Comparison of the initial selection of algorithms

2.2 YOLOv7-tiny algorithm

The YOLOv7-tiny algorithm is a deep learning-based target detection algorithm that is a lightweight version of the YOLO series of algorithms. Compared with the YOLOv7 algorithm, the YOLOv7-tiny algorithm reduces the number of parameters while increasing the detection speed. The algorithm consists of four parts: an input layer (Input), a feature extraction backbone network (Backbone), a feature fusion layer, and a detection head (Head). A fixed-size image is input and fed into a feature extraction backbone network consisting of ordinary convolutional layers and Mpconv and ELAN convolutional layers. The feature maps extracted from the backbone network are fed into the SPPCSPC module, which refers to the combination of Spatial Pyramid Pooling (SPP) and Cross Stage Partial Connections (CSP), and then processed and subsequently fed into the Head network. Subsequently, the aggregated feature pyramid structure is used, convolution is used to adjust the channels of the features at different scales, and the confidence of the target frame is calculated with the aid of the Complete-IoU (CIoU) loss function. The YOLOv7 network introduces a multibranch stacking module, E-ELAN, in which left branch I and left branch II both contain one convolutional normalized activation function unit, while right branch I and right branch II contain three and five convolutional normalized activation function units, respectively. The features of these four branches are fused to perform one convolutional normalized activation operation. The YOLOv7-tiny network prunes this module while using the leaky ReLU activation function. Specifically, the two branches of the right branch are cut into 2 and 3 units of the convolutional normalized activation function, and a comparison is shown in Fig. 3.

Fig. 3
figure 3

Comparison of the E-ELAN modules of YOLOv7 and YOLOv7-tiny

The YOLOv7 network combines a convolution of size 3 × 3 with a step size of 2 and maximum pooling with a step size of 2 to act as a downsampling module. The YOLOv7-tiny network, on the other hand, uses only maximum pooling with a step size of 2 for the downsampling operation. In particular, due to the presence of the feature pyramid structure SPPCSPC at the tail of the network, residual operations on the SPP structure can be performed to assist in optimization and feature extraction and to improve the sensory wildness of the network. The structure of the YOLOv7-tiny network is illustrated in Fig. 4.

Fig. 4
figure 4

YOLOv7-tiny network structure

The backbone network of YOLOv7-tiny is mainly responsible for extracting image features. Usually, a pre-trained model is used as the basis, and feature extraction is performed through upsampling or convolution operations; finally, three feature layers are output to the neck network, which further extracts the features and carries out the feature fusion. These layers usually include convolutional layers, pooling layers, and other operations; additionally, these layers are used to enhance the feature representation, after which the final detection results are generated through the head network.

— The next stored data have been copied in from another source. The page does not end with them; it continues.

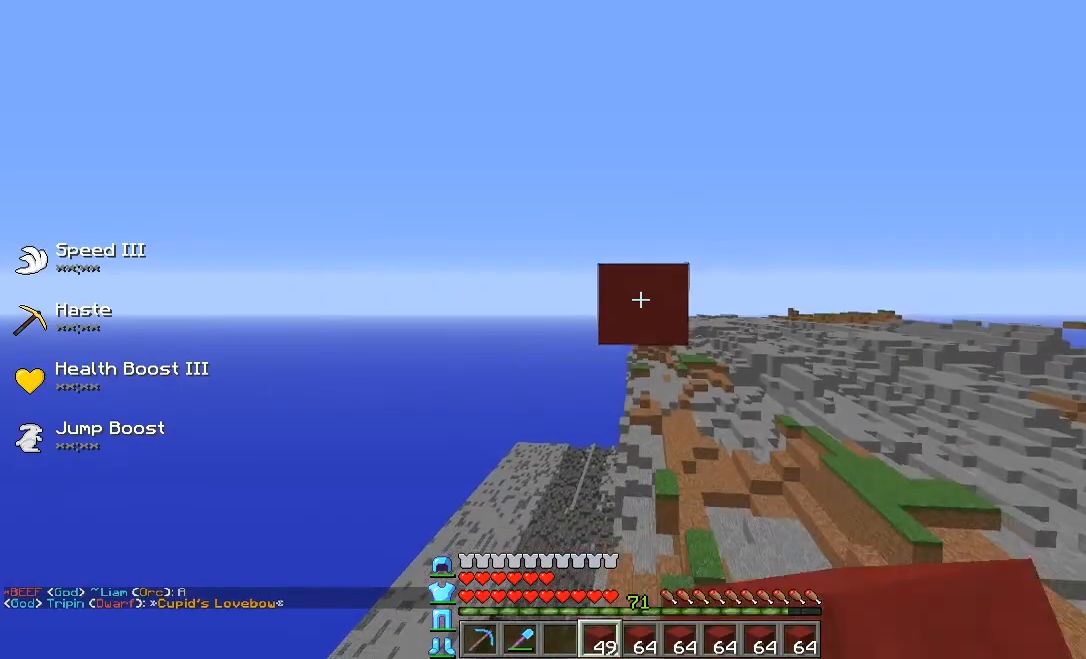
{"keys": [], "events": [[40, "s", "down"], [200, "s", "up"], [360, "s", "down"], [400, "a", "down"], [440, "a", "up"], [440, "s", "up"]]}
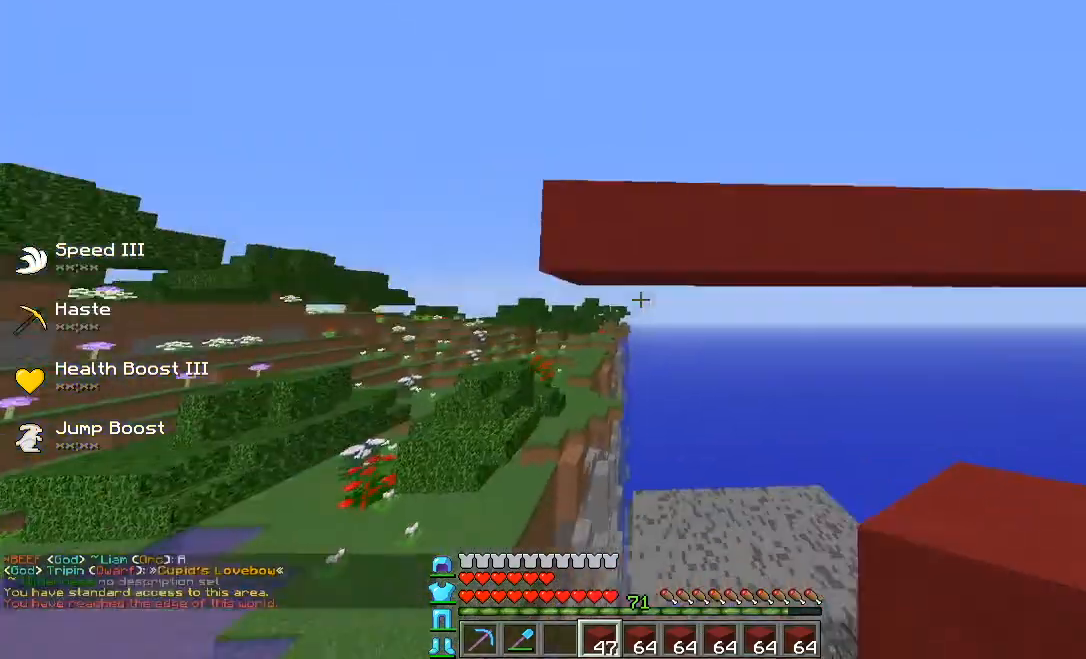
{"keys": [], "events": []}
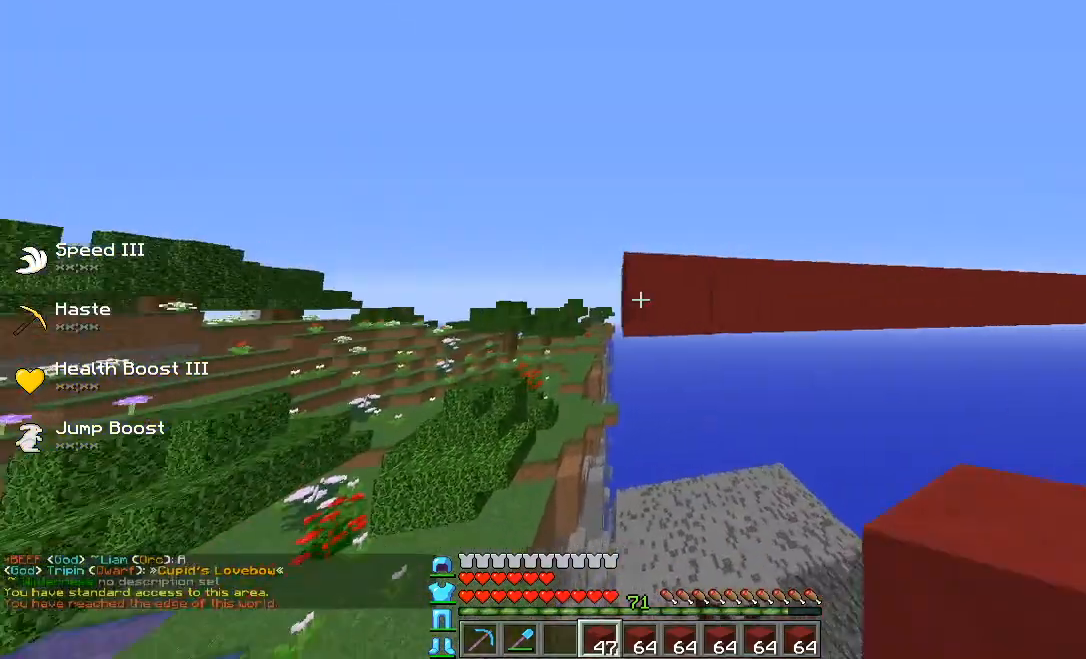
{"keys": ["d"], "events": [[480, "d", "down"]]}
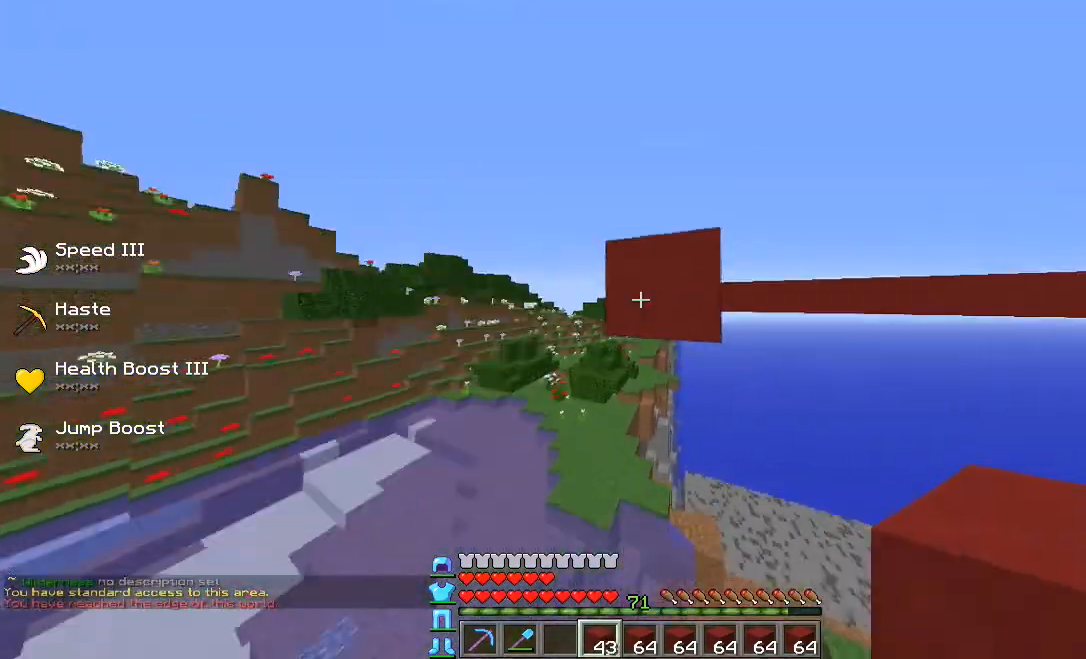
{"keys": ["s"], "events": [[40, "d", "up"], [160, "d", "down"], [240, "a", "down"], [240, "d", "up"], [280, "a", "up"], [400, "s", "down"]]}
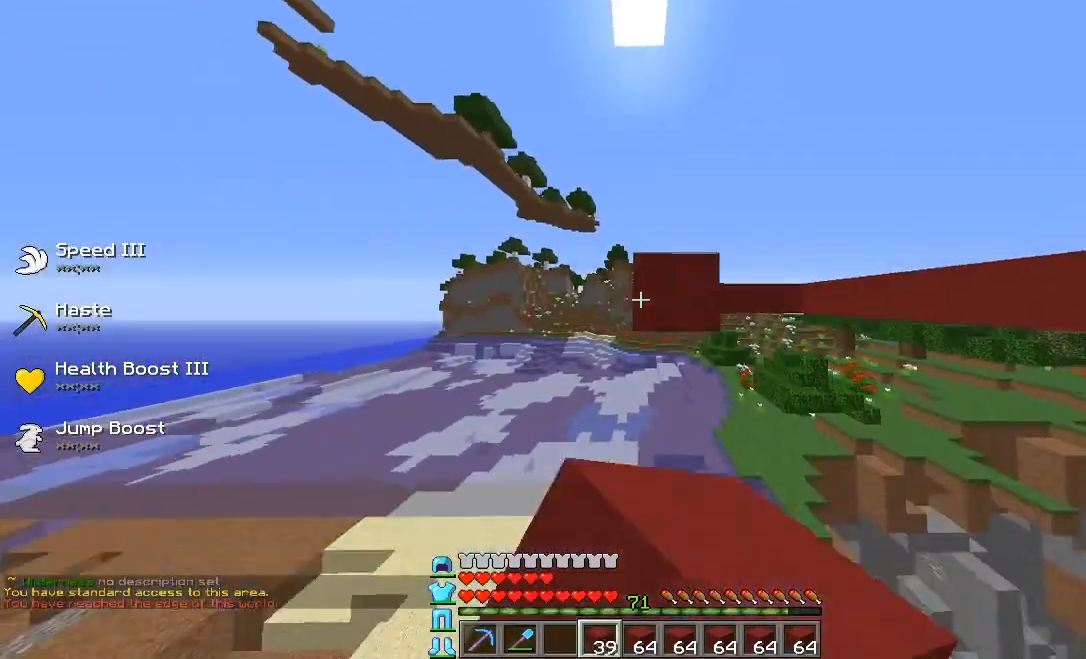
{"keys": ["s"], "events": [[80, "s", "up"], [160, "w", "down"], [200, "s", "down"], [200, "w", "up"], [280, "d", "down"], [320, "d", "up"]]}
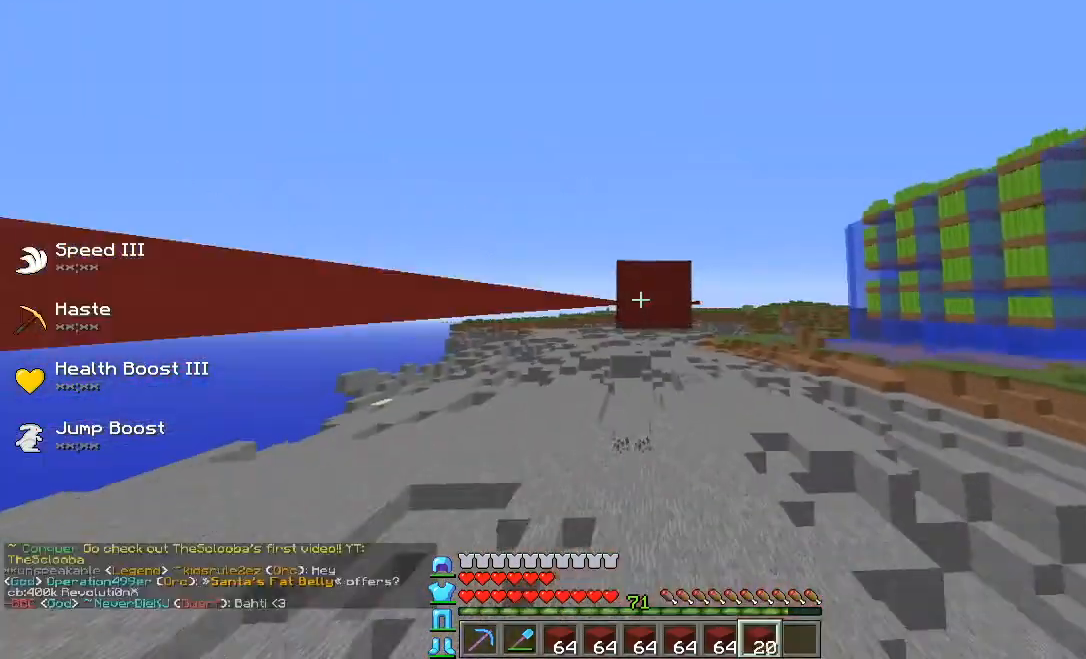
{"keys": ["s"], "events": []}
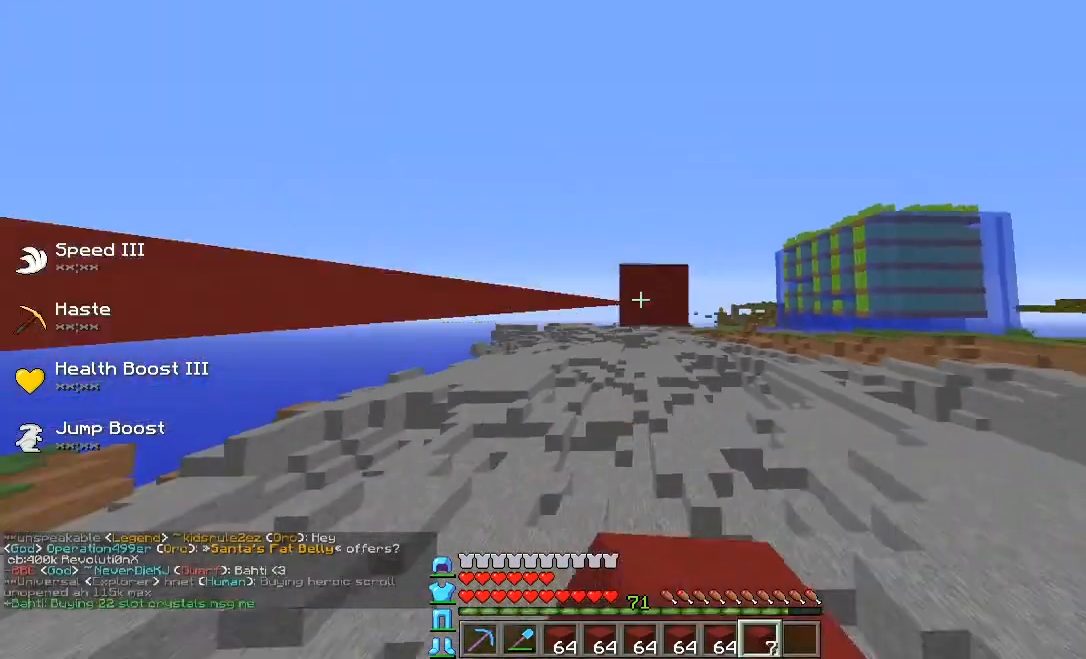
{"keys": ["s"], "events": [[120, "s", "up"], [480, "s", "down"]]}
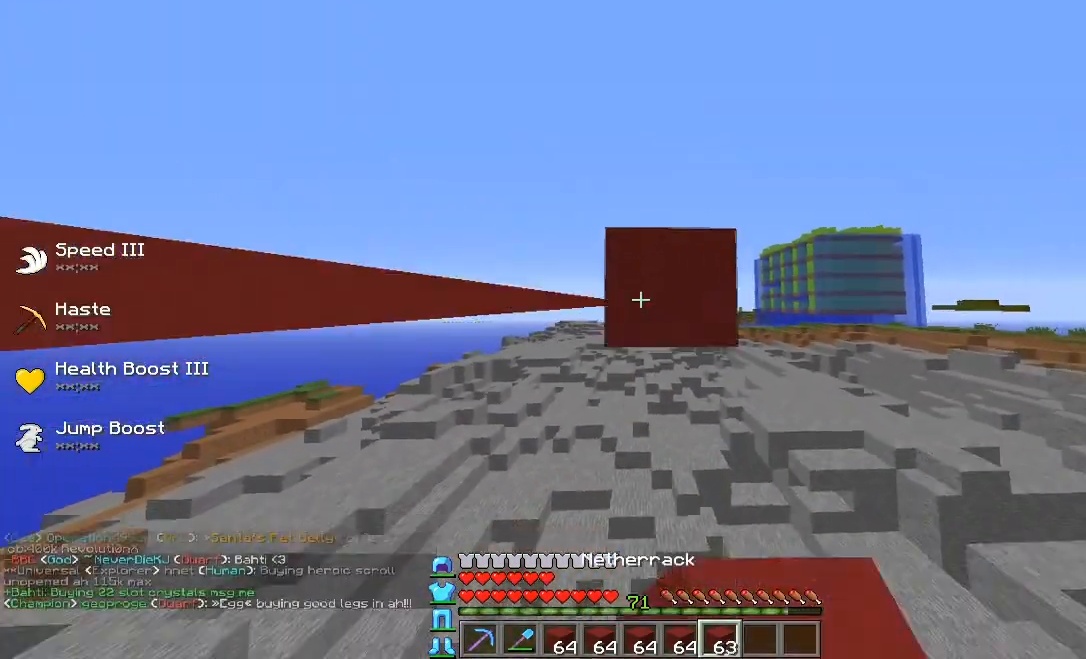
{"keys": ["s"], "events": [[200, "s", "up"], [400, "s", "down"]]}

In YOLO’s network, the loss function usually consists of three parts: category loss, confidence loss, and position loss. The category loss usually adopts the cross-entropy loss; the confidence loss is mainly divided into the confidence loss with the target and without the target, which is also calculated using the cross-entropy loss; the position loss calculates the border loss between the prediction frame and the real frame; the loss is calculated by the intersection over union (IoU) ratio between the two frames; and the IoU is calculated by the following formula:

$${\text{IoU}} = \frac{{\left| {b \cap b^{gt} } \right|}}{{\left| {b \cup b^{gt} } \right|}},$$
(1)

where \(b\) is the prediction frame region;\(b^{gt}\) is the real frame region; and \(b \cap b^{gt}\) and \(b \cup b^{gt}\) are the intersection and concatenation of the two regions, respectively.

The IoU has limitations in handling the intersection of two frames. To measure the intersection of two frames more accurately, the loss of generalized intersection over union (GIoU) is obtained by calculating the smallest outer rectangle of the two frames to obtain a proportion of the two frames in the rectangle; this more accurately reflects the degree of intersection of two frames. However, the computational speed and convergence speed of the GIoU metric are slightly affected by this process. To solve this problem, distance intersection over union (DIoU) regresses the Euclidean distances of the centroids of the two boxes on the basis of the IoU and helps to increase the convergence speed. Moreover, using the ratio of the centroid distance to the diagonal distance as a penalty term, DIoU effectively avoids the problem of optimization difficulty when the loss value is large. However, DIoU still suffers from the problems of centroid overlap and inconsistent aspect ratios. To obtain more accurate prediction frames, the complete intersection over union (CIoU) approach considers the consistency of the aspect ratio between two frames on the basis of the DIoU to measure the intersection of two frames from a more comprehensive perspective. Therefore, in the YOLOv7-tiny model network, both the confidence loss and category loss are calculated using the BCEWithLogitsLoss function, and the CIoU is adopted as the position loss function, accounting for the overlap area, centroid distance, aspect ratio, etc. The formula for the CIoU is as follows:

$$L_{{{\text{CIoU}}}} = 1 - {\text{IoU}} + \frac{{\rho^{2} \left( {b,b^{gt} } \right)}}{{c^{2} }} + \lambda \upsilon ,$$
(2)
$$\lambda = \frac{\upsilon }{{1 - {\text{IoU}} + \upsilon }},$$
(3)
$$\upsilon = \frac{4}{{\pi^{2} }}\bigg(\arctan \frac{{\omega^{gt} }}{{h^{gt} }} - \arctan \frac{\omega }{h}\bigg)^{2} ,$$
(4)

where \(\lambda\) is the parameter used to make the trade-off, \(\upsilon\) is the parameter measuring the consistency of the aspect ratios, \(\rho\) is the Euclidean distance between the centroids of the predicted and real frames, and c is the diagonal distance between the smallest outer rectangles of the two frames. To note, \(\upsilon\) = 0 when the aspect ratios are the same, at which point the partial penalty term loses its effect and is unstable.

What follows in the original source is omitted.